→ **Data shown**:
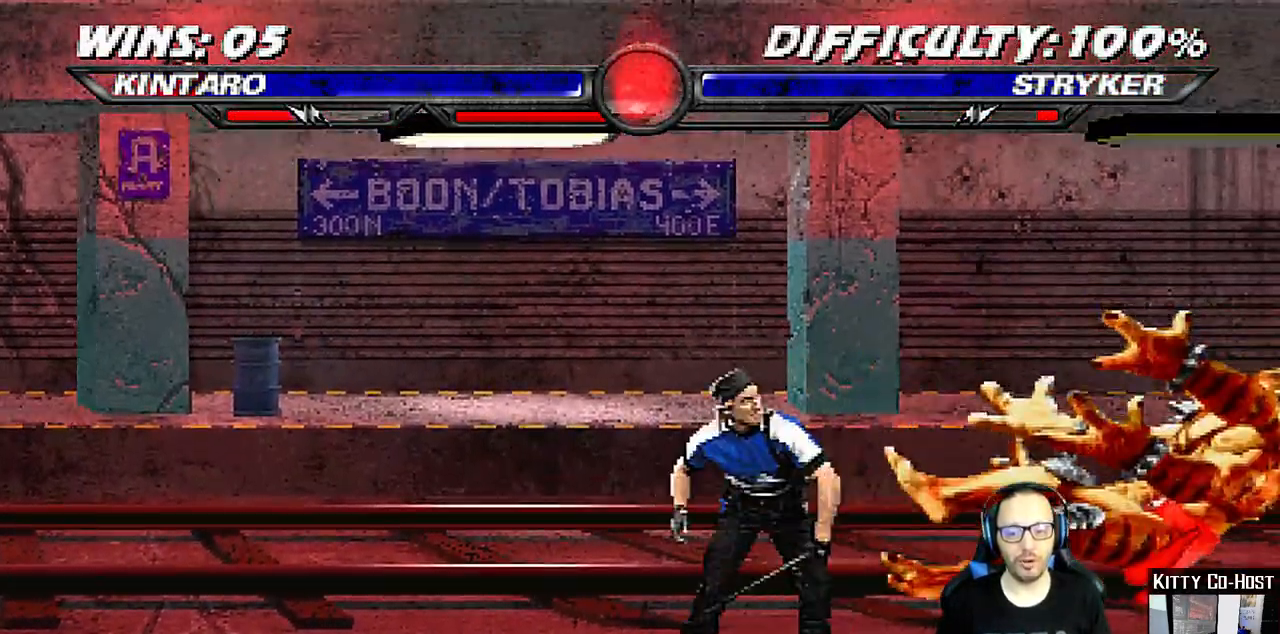
{"buttons": [], "left_stick": "center", "right_stick": "center", "events": [[417, "DPAD_DOWN", "up"], [417, "DPAD_RIGHT", "up"]]}
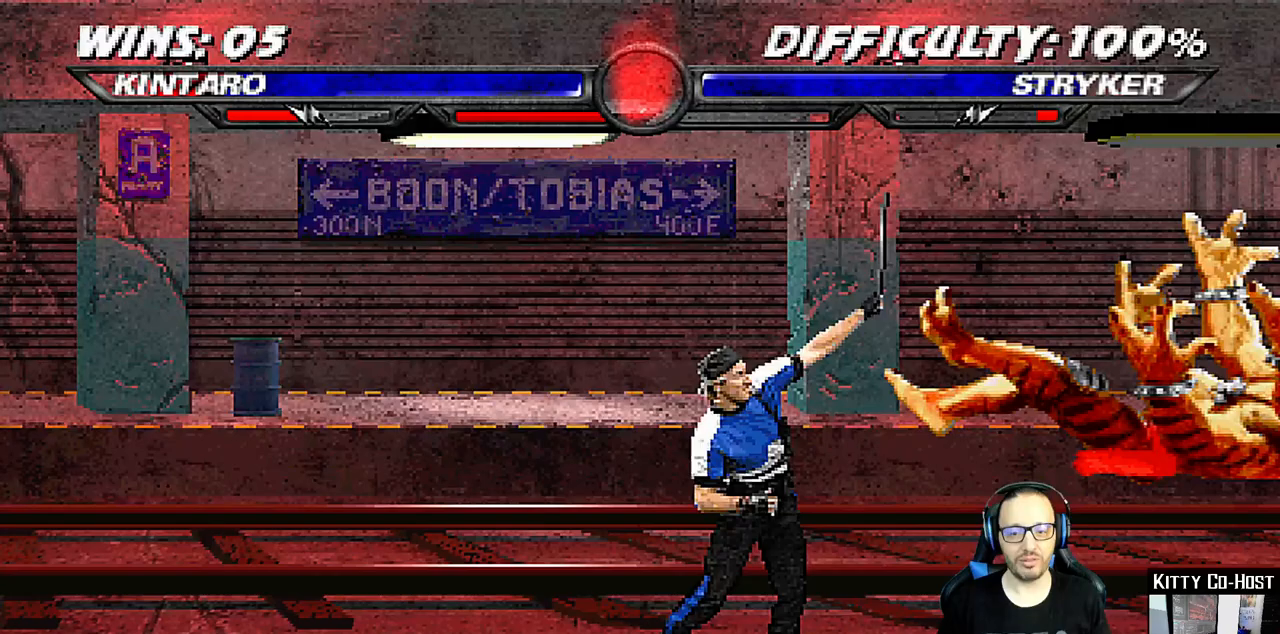
{"buttons": [], "left_stick": "center", "right_stick": "center"}
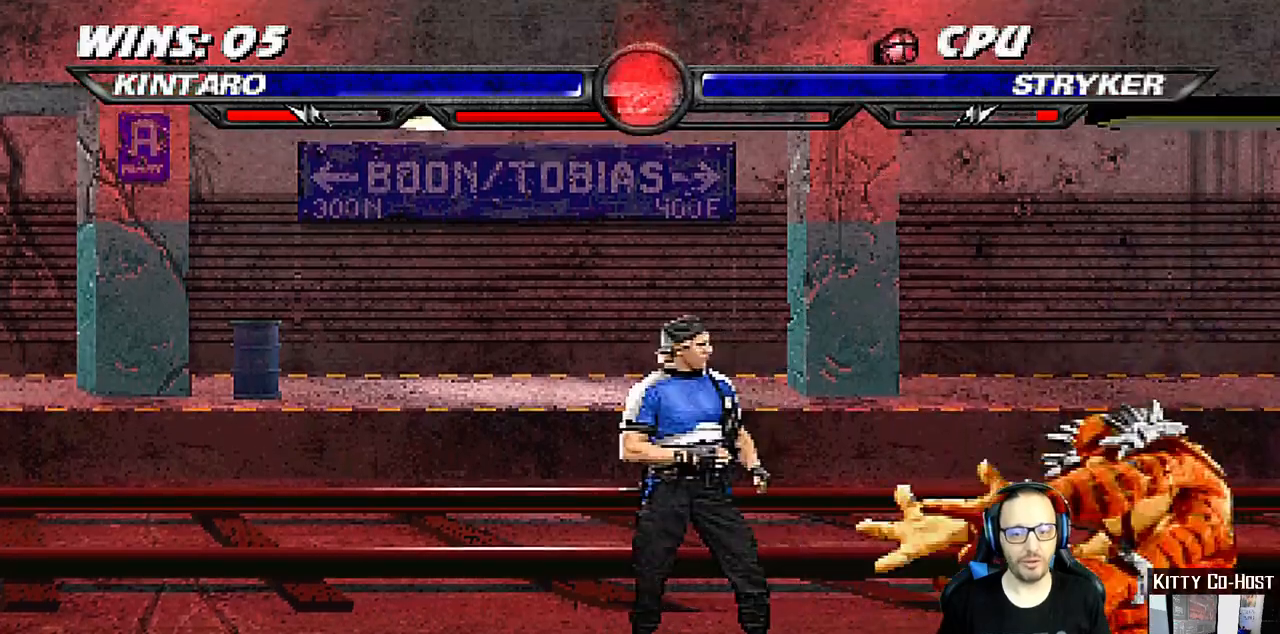
{"buttons": ["DPAD_DOWN"], "left_stick": "center", "right_stick": "center", "events": [[250, "DPAD_DOWN", "down"], [300, "DPAD_DOWN", "up"], [483, "DPAD_DOWN", "down"]]}
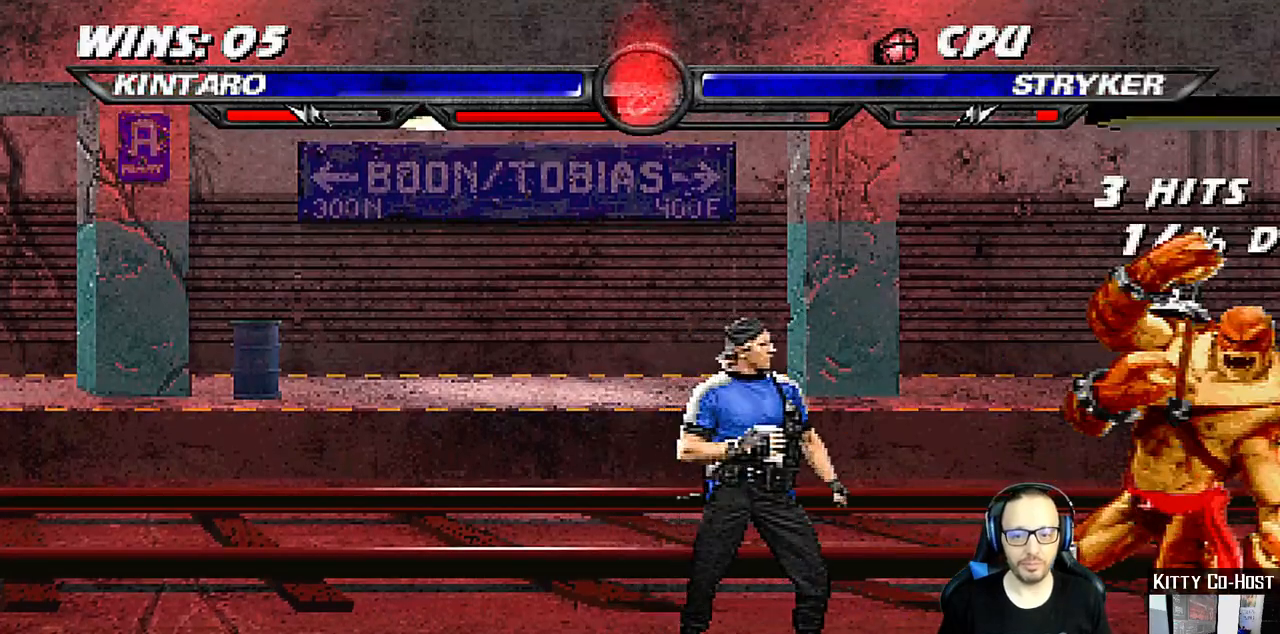
{"buttons": [], "left_stick": "center", "right_stick": "center", "events": [[50, "DPAD_DOWN", "up"], [150, "DPAD_DOWN", "down"], [233, "DPAD_DOWN", "up"], [250, "DPAD_UP", "down"], [317, "DPAD_UP", "up"]]}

→ **Exercise requirements**: Word-for-word transcript, pictures excluded: copy all the material above.

→ **Your response**:
{"buttons": [], "left_stick": "center", "right_stick": "center", "events": [[417, "DPAD_DOWN", "up"], [417, "DPAD_RIGHT", "up"]]}
{"buttons": [], "left_stick": "center", "right_stick": "center"}
{"buttons": ["DPAD_DOWN"], "left_stick": "center", "right_stick": "center", "events": [[250, "DPAD_DOWN", "down"], [300, "DPAD_DOWN", "up"], [483, "DPAD_DOWN", "down"]]}
{"buttons": [], "left_stick": "center", "right_stick": "center", "events": [[50, "DPAD_DOWN", "up"], [150, "DPAD_DOWN", "down"], [233, "DPAD_DOWN", "up"], [250, "DPAD_UP", "down"], [317, "DPAD_UP", "up"]]}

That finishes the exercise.